▶ [EXTRAHIERTER TEXT]

#####

Für Otlu ist das alles nicht neu. Während ihrer Studentenzeit passierte ihr fast die gleiche Geschichte: In Istanbul protestierten damals die "Samstagsmütter", nachdem ein linker Journalist verschwunden war. Otlu, schon damals in einer sozialistischen Jugendorganisation aktiv, unterstützte sie und beschuldigte öffentlich den Staat, den Journalisten verschleppt zu haben. Sie wurde verhaftet, man warf ihr die Mitgliedschaft in einer verbotenen Organisation vor. Das war 1995. Als Otlu im Gefängnis saß, wurde die Leiche des Journalisten in einem Wald nahe Istanbul gefunden. Zehn Jahre blieb sie in Haft, damals war das Strafmaß noch höher.

#####

▶ [AUSZÜGE DER DATEN]
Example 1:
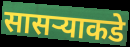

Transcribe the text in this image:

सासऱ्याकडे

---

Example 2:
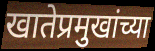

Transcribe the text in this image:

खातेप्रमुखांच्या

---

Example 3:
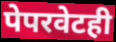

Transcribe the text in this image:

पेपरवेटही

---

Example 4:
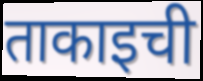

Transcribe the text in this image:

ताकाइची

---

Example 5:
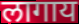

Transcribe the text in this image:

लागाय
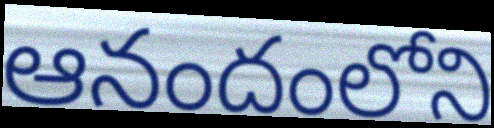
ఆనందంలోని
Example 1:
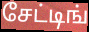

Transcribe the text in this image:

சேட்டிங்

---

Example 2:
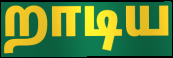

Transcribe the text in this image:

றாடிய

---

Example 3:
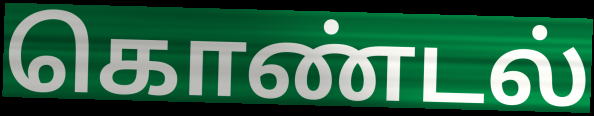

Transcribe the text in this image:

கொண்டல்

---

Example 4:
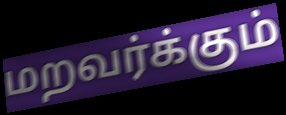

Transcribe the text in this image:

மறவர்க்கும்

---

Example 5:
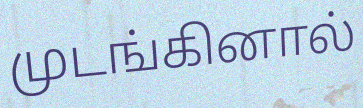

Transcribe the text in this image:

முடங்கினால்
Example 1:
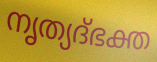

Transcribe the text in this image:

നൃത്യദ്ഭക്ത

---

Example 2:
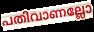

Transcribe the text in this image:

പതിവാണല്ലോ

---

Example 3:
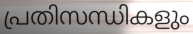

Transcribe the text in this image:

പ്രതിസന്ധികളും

#####

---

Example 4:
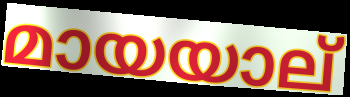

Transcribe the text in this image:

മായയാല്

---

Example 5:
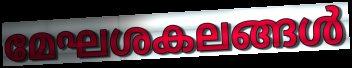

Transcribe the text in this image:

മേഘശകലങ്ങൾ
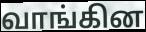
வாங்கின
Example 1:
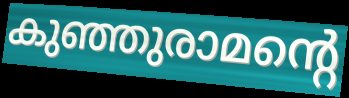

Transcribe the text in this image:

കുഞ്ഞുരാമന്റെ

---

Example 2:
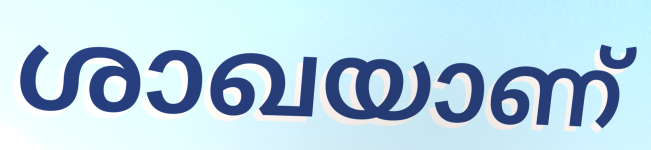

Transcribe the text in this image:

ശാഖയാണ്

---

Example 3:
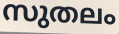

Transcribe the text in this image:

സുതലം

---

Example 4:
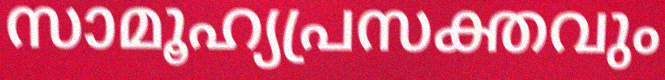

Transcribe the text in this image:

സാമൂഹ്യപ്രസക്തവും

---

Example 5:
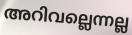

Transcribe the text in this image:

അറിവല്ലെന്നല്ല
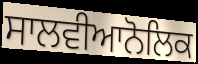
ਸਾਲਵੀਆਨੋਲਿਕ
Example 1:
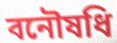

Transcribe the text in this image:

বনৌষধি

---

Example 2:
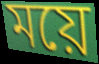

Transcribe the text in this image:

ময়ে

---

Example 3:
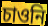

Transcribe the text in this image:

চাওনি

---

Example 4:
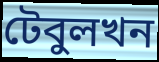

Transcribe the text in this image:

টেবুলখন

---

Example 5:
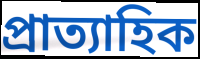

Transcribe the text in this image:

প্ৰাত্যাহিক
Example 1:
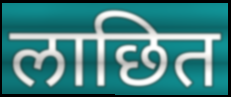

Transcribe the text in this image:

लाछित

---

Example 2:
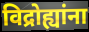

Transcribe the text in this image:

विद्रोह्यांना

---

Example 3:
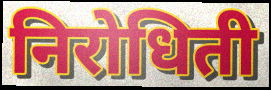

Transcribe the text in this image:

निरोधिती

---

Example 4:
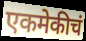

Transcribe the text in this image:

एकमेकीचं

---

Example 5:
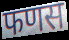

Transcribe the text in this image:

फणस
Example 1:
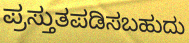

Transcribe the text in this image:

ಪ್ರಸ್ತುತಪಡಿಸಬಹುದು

#####

▶ [ARBEITSAUFTRAG 1] Schreibe aus dem Text über Otlu alles von „Für Otlu ist“ bis hinunter zu „Strafmaß noch höher.“ wortgetreu ab.
▶ [ARBEITSAUFTRAG 2] Prüfe anhand des Textes über Otlu, ob die folgenden Aussagen zutreffen, und antworte jeweils mit Ja oder Nein sowie den entscheidenden Worten des Textes als wörtlichem Zitat: (a) Otlu wurde im Jahr 1995 verhaftet. (b) Die Leiche des Journalisten wurde mitten in Istanbul gefunden. (c) Otlu blieb fünf Jahre in Haft.

▶ [FERTIGE ANTWORT 1]
Für Otlu ist das alles nicht neu. Während ihrer Studentenzeit passierte ihr fast die gleiche Geschichte: In Istanbul protestierten damals die "Samstagsmütter", nachdem ein linker Journalist verschwunden war. Otlu, schon damals in einer sozialistischen Jugendorganisation aktiv, unterstützte sie und beschuldigte öffentlich den Staat, den Journalisten verschleppt zu haben. Sie wurde verhaftet, man warf ihr die Mitgliedschaft in einer verbotenen Organisation vor. Das war 1995. Als Otlu im Gefängnis saß, wurde die Leiche des Journalisten in einem Wald nahe Istanbul gefunden. Zehn Jahre blieb sie in Haft, damals war das Strafmaß noch höher.

▶ [FERTIGE ANTWORT 2]
(a) Ja: „Sie wurde verhaftet, man warf ihr die Mitgliedschaft in einer verbotenen Organisation vor. Das war 1995.“
(b) Nein: „wurde die Leiche des Journalisten in einem Wald nahe Istanbul gefunden“
(c) Nein: „Zehn Jahre blieb sie in Haft“